━━━ Input for this task

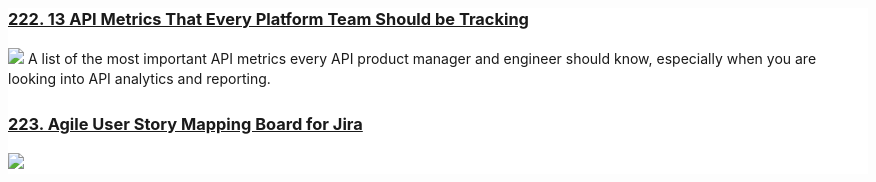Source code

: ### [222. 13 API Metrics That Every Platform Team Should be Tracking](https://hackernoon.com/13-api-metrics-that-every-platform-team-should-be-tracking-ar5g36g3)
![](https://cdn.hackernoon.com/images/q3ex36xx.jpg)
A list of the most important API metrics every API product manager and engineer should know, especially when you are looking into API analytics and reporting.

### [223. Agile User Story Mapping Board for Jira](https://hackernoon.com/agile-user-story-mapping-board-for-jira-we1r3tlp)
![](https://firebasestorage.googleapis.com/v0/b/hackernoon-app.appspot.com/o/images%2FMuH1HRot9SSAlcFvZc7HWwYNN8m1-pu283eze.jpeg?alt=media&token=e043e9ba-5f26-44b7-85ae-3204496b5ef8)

━━━━━━
━━━ Input for this task

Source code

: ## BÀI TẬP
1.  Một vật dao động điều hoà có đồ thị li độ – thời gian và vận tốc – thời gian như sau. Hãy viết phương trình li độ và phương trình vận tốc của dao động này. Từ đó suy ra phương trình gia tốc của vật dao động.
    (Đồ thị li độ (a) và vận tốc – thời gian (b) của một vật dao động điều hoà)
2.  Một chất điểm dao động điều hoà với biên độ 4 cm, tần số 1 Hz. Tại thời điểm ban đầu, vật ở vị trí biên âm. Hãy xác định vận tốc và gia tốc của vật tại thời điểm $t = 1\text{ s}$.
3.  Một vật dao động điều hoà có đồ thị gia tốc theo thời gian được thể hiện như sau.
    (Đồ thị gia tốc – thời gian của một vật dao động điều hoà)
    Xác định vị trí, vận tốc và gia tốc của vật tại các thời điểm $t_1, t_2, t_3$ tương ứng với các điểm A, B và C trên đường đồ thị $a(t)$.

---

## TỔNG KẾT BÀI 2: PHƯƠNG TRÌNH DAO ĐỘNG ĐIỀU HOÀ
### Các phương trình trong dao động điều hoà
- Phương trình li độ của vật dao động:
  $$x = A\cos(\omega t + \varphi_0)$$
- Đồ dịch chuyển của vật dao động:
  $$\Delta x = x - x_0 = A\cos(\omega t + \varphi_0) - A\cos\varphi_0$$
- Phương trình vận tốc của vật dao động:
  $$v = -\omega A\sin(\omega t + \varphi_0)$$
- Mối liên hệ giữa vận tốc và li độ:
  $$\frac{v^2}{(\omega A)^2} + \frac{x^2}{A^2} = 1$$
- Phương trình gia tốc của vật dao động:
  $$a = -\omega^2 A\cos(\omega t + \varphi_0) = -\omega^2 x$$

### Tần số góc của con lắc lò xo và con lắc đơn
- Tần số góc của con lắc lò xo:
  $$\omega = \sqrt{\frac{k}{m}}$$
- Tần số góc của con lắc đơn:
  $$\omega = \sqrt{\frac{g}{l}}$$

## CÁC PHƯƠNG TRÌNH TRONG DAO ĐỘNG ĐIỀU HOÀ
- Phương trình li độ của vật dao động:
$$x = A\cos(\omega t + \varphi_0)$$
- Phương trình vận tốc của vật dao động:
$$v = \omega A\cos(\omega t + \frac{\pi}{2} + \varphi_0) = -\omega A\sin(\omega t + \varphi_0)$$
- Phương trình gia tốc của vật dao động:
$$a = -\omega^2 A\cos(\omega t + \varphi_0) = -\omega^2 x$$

━━━━━━

* **Required action**:
Would you copy every line of the entries in which "sqrt" appears?

* **Answer for the task**:
  $$\omega = \sqrt{\frac{k}{m}}$$
  $$\omega = \sqrt{\frac{g}{l}}$$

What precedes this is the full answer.